6 tips to get the most out of your mentors
May 05, 2021
It’s okay to ask for help! Listening and responding to feedback is a vital part of the process. Check out these top 6 tips to get the most out of our startup mentorship engagements.
1) Why you, why this, and why now?
Harvard Business School professor Lynda Applegate came to speak to LaunchX and discussed the elements of a great elevator pitch. Meeting with startup mentors is a great time to start forming your own elevator pitch. You have to let the people listening know why you care about changing this part of the world, and why your idea is the way to do it. If you don’t know that clearly, how can you persuade them?
2) Prepare and get ahead of expected questions
Ensure you have a baseline of preparation. That means putting together a presentation outlining a reminder of highlights of your startup, key updates since your last meeting, action items or questions, and next steps. During the key updates section you want to anticipate questions that the mentors may have. This preparation will save a lot of time and allow your startup team to get to your objectives and challenges more efficiently. For example, if your updates include sharing your market research and you really want to get input on your plans for prototyping, you want to ensure you lay out your market research insights clearly and efficiently to ensure your mentors feel that there is a strong enough foundation of understanding of your customer and the need to be able to start prototyping.
3) Identify the most significant challenges
This may be the most important tip here. If your startup team knows you have a weak point, don’t try to impress the mentors by hiding it. Instead, bring it up for discussion. In fact, ensure that within each of your times with your mentor, you have clear objectives of items that you want to discuss. It can be anything from reviewing a roll-out plan to determining responsibilities within the team. Mentors are there to help you and your team, not to be WOW-ed by how well you handle the insignificant challenges. Keep asking for constructive criticism, and you should be well on your way!

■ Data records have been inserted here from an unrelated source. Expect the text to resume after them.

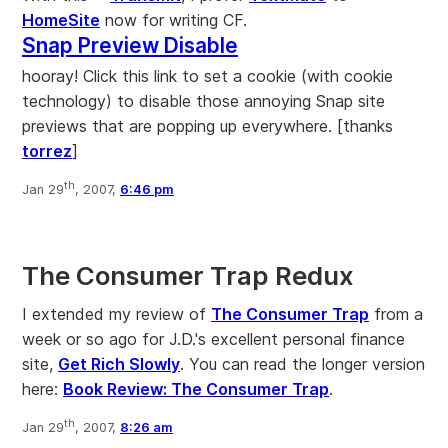
HomeSite
now for writing CF.
Snap Preview Disable
hooray! Click this link to set a cookie (with cookie
technology) to disable those annoying Snap site
previews that are popping up everywhere. [thanks
torrez
]
th
Jan 29
, 2007,
6:46 pm
The Consumer Trap Redux
I extended my review of
The Consumer Trap
from a
week or so ago for J.D.'s excellent personal finance
site,
Get Rich Slowly
. You can read the longer version
here:
Book Review: The Consumer Trap
.
th
Jan 29
, 2007,
8:26 am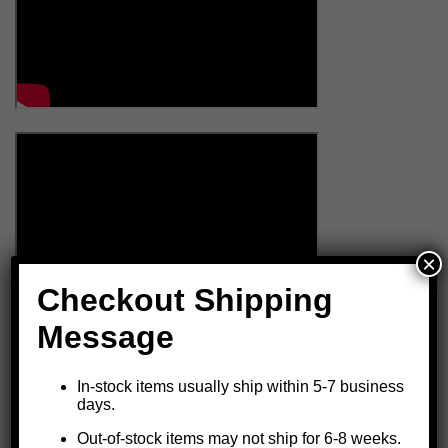
×
Checkout Shipping
Message
In-stock items usually ship within 5-7 business
days.
Out-of-stock items may not ship for 6-8 weeks.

4) You don’t need to respond to everything.
The most common hurdle we see that holds startup teams back from getting more valuable input from mentors is when they seem to feel the need to respond to every comment from their mentors, as though showing that they have already considered that point, or defending further their stance. Check your and your startup’s ego at the door, and remind yourself when you go into the meeting with your mentor(s) of your main objectives, which is to get ideas, advice, resources, and support. Whenever you spend time defending, you’re taking away from the potential time to be specifically objective-oriented. Sometimes you can just nod and say, “thank you,” even when you have already considered that point or don’t think that it is very valuable. Reflect on it later as to why they might have thought about it. If you come across as defending each point, the mentors may start to become reluctant to bring anything up and can limit your ability to get anything from them going forward. Keep your goals and objectives in mind.

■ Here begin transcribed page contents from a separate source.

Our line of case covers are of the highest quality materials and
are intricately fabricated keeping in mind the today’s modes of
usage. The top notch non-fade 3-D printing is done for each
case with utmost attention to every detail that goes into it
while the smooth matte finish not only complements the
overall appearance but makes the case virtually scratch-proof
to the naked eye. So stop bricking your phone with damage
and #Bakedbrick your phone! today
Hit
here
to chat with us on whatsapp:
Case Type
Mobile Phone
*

5) Realize you will have to decide for yourself
Your startup mentors may each give different advice, and that’s why you should be getting lots of different input and minimize defending to ensure you hear everyone out. We know this can be overwhelming, though, to try to figure out which advice to follow. If one executive tells Uber to go “expand to Europe”, and the other says “focus on growth in the U.S”, Uber can’t take both pieces of advice with limited resource of time and money. Instead, they have to ask why each executive feels that way and have them back it up with numbers. Do the same with your mentors. Seek to understand where they are coming from and why they give the advice that they do. Often, if someone has a specific background, their advice will be flavored with that experience. Your mentors have some great experience, though there is also value to looking across many people’s experience. Ultimately, you will have to make decisions for yourself. No mentor can say what the best decision will be, and you will have to go back and do your own validation based on what makes sense for your specific circumstance. Keep in mind that these mentors will only have a short snapshot into your company based on what you tell them.

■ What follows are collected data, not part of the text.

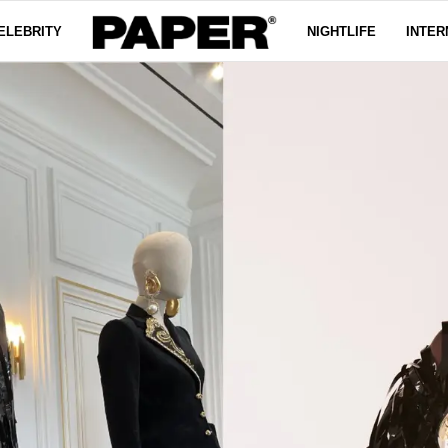
ELEBRITY
NIGHTLIFE
INTER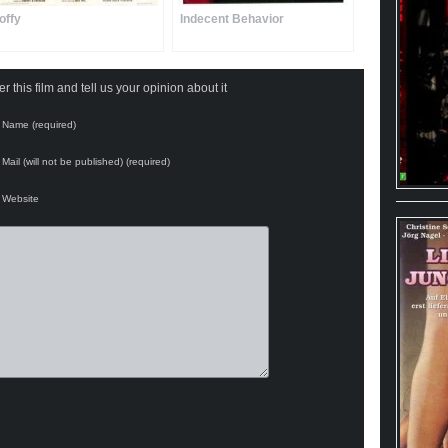
offy
Indecent Behavior
 this film and tell us your opinion about it
Name (required)
Mail (will not be published) (required)
Website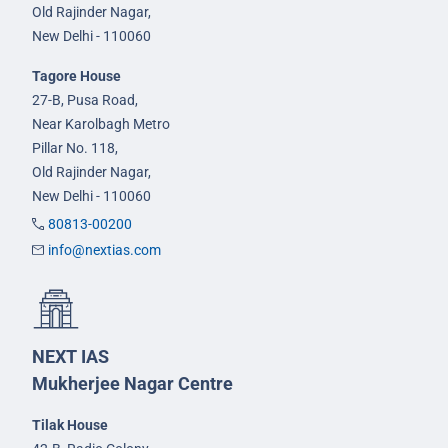
Old Rajinder Nagar,
New Delhi - 110060
Tagore House
27-B, Pusa Road,
Near Karolbagh Metro
Pillar No. 118,
Old Rajinder Nagar,
New Delhi - 110060
80813-00200
info@nextias.com
NEXT IAS
Mukherjee Nagar Centre
Tilak House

6) Avoid interrupting your fellow co-founders
If you can’t handle having a conversation about your company, how can you handle running the company? Interrupting is disrespectful to both your teammate and those trying to listen. You may think you have a better answer to a question, but by interrupting, you have a worse answer by default. If you strongly believe that your answer is more accurate, simply wait until your teammate is done answering, then find a polite way to clarify.
Throughout any time with your startup mentors, keep in mind your goals and objectives. Your time with mentors should follow the rule that it should save you 10x time, meaning one hour with them should save 10 hours of your work time should you not have met with them. Ensure you are preparing and setting objectives in a way that you are achieving at least that goal, and you and your startup team will be headed for entrepreneurial success.